___ Data provided ___

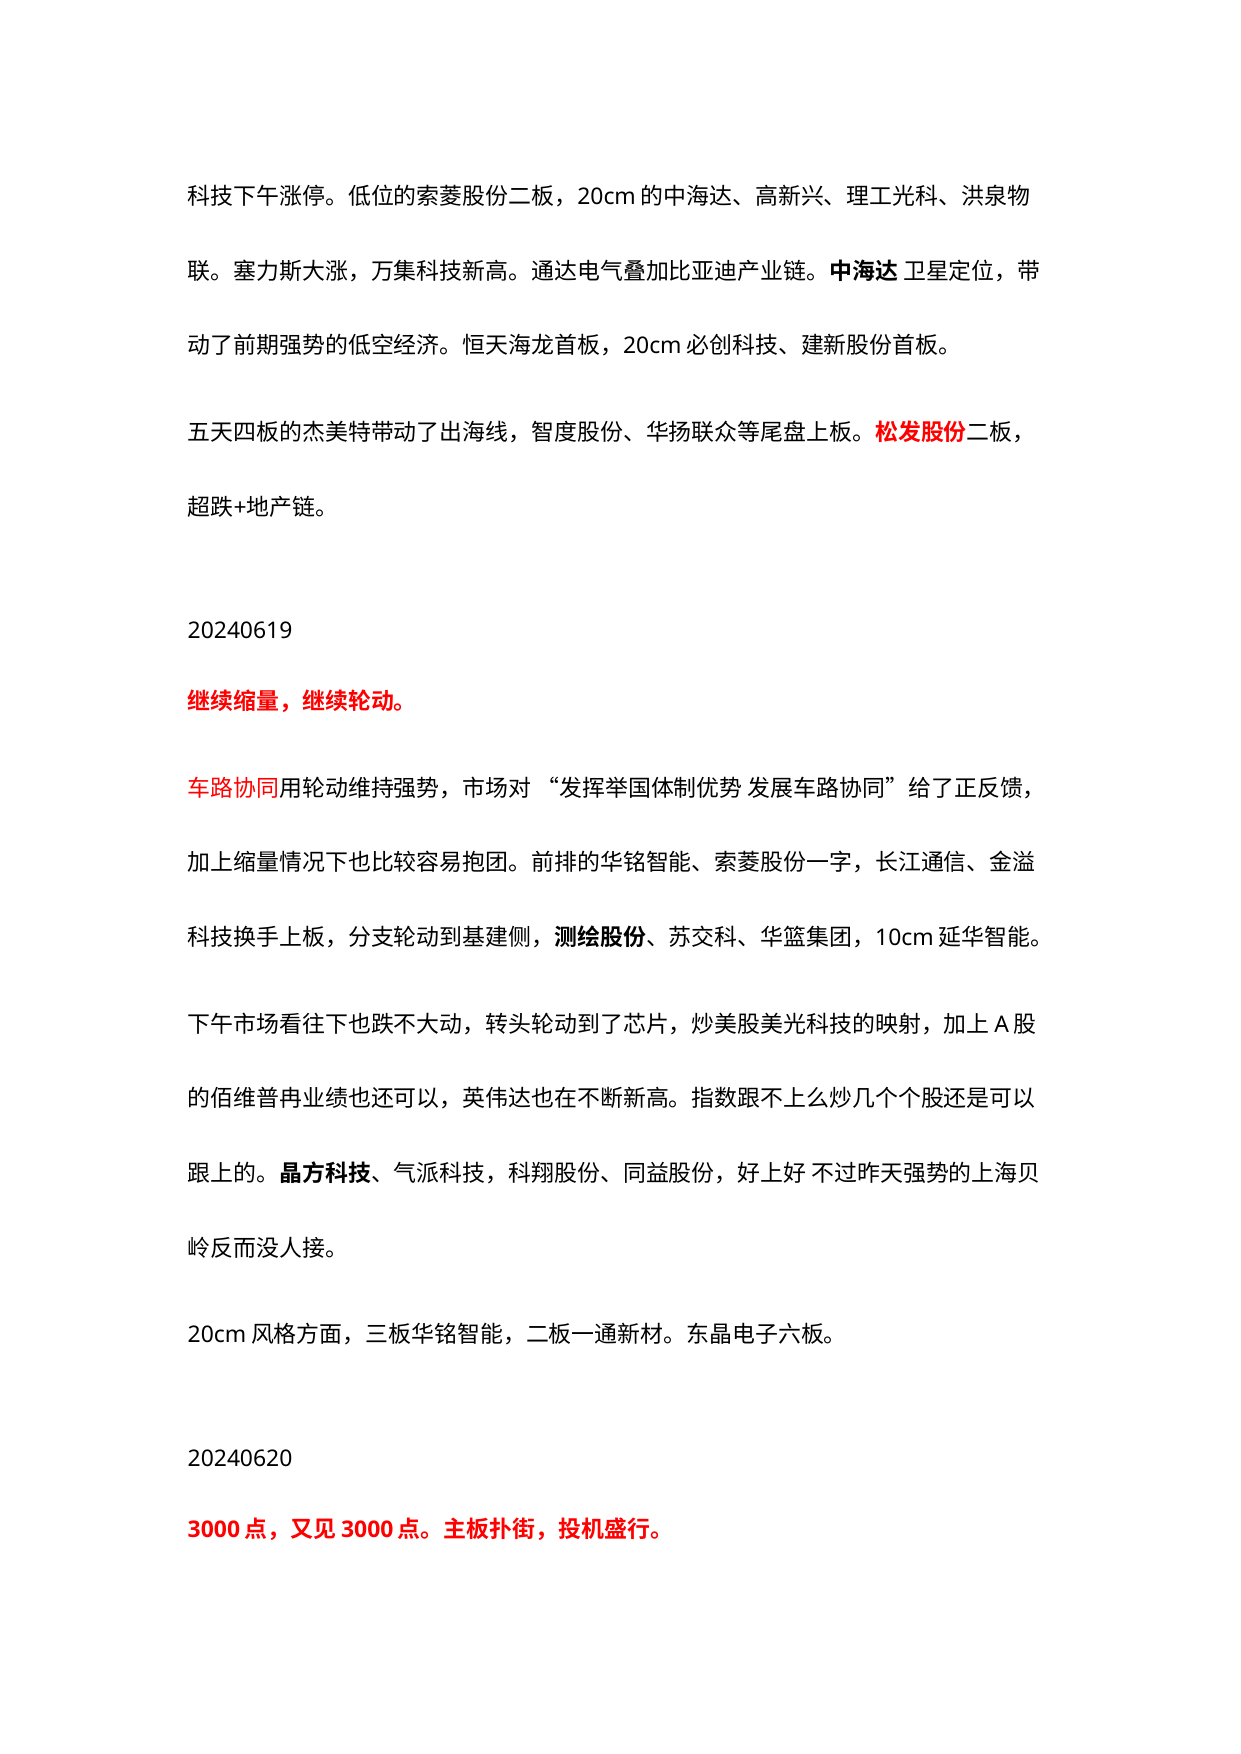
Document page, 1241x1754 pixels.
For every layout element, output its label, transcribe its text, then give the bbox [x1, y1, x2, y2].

text 下午市场看往下也跌不大动，转头轮动到了芯片，炒美股美光科技的映射，加上A股的佰维普冉业绩也还可以，英伟达也在不断新高。指数跟不上么炒几个个股还是可以跟上的。晶方科技、气派科技，科翔股份、同益股份，好上好 不过昨天强势的上海贝岭反而没人接。 [187, 990, 1053, 1279]
text 继续缩量，继续轮动。 [187, 667, 1053, 732]
text 车路协同用轮动维持强势，市场对 “发挥举国体制优势 发展车路协同”给了正反馈，加上缩量情况下也比较容易抱团。前排的华铭智能、索菱股份一字，长江通信、金溢科技换手上板，分支轮动到基建侧，测绘股份、苏交科、华篮集团，10cm延华智能。 [187, 754, 1053, 968]
text 日内最强的车路协同高潮，开盘长江通信、华铭智能快速上板，华闻集团地天，金溢科技下午涨停。低位的索菱股份二板，20cm的中海达、高新兴、理工光科、洪泉物联。塞力斯大涨，万集科技新高。通达电气叠加比亚迪产业链。中海达 卫星定位，带动了前期强势的低空经济。恒天海龙首板，20cm必创科技、建新股份首板。 [187, 162, 1053, 376]
text 3000点，又见3000点。主板扑街，投机盛行。 [187, 1495, 1053, 1560]
text 20240620 [187, 1441, 1053, 1473]
text 20cm风格方面，三板华铭智能，二板一通新材。东晶电子六板。 [187, 1300, 1053, 1365]
text 五天四板的杰美特带动了出海线，智度股份、华扬联众等尾盘上板。松发股份二板，超跌+地产链。 [187, 398, 1053, 538]
text 20240619 [187, 613, 1053, 646]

___

### Task statement
Return, exactly as written, only those lines that run from the one with "For every layout" to the last line of the data, both of those lines included.

### Result
For every layout element, output its label, transcribe its text, then give the bbox [x1, y1, x2, y2].

text 下午市场看往下也跌不大动，转头轮动到了芯片，炒美股美光科技的映射，加上A股的佰维普冉业绩也还可以，英伟达也在不断新高。指数跟不上么炒几个个股还是可以跟上的。晶方科技、气派科技，科翔股份、同益股份，好上好 不过昨天强势的上海贝岭反而没人接。 [187, 990, 1053, 1279]
text 继续缩量，继续轮动。 [187, 667, 1053, 732]
text 车路协同用轮动维持强势，市场对 “发挥举国体制优势 发展车路协同”给了正反馈，加上缩量情况下也比较容易抱团。前排的华铭智能、索菱股份一字，长江通信、金溢科技换手上板，分支轮动到基建侧，测绘股份、苏交科、华篮集团，10cm延华智能。 [187, 754, 1053, 968]
text 日内最强的车路协同高潮，开盘长江通信、华铭智能快速上板，华闻集团地天，金溢科技下午涨停。低位的索菱股份二板，20cm的中海达、高新兴、理工光科、洪泉物联。塞力斯大涨，万集科技新高。通达电气叠加比亚迪产业链。中海达 卫星定位，带动了前期强势的低空经济。恒天海龙首板，20cm必创科技、建新股份首板。 [187, 162, 1053, 376]
text 3000点，又见3000点。主板扑街，投机盛行。 [187, 1495, 1053, 1560]
text 20240620 [187, 1441, 1053, 1473]
text 20cm风格方面，三板华铭智能，二板一通新材。东晶电子六板。 [187, 1300, 1053, 1365]
text 五天四板的杰美特带动了出海线，智度股份、华扬联众等尾盘上板。松发股份二板，超跌+地产链。 [187, 398, 1053, 538]
text 20240619 [187, 613, 1053, 646]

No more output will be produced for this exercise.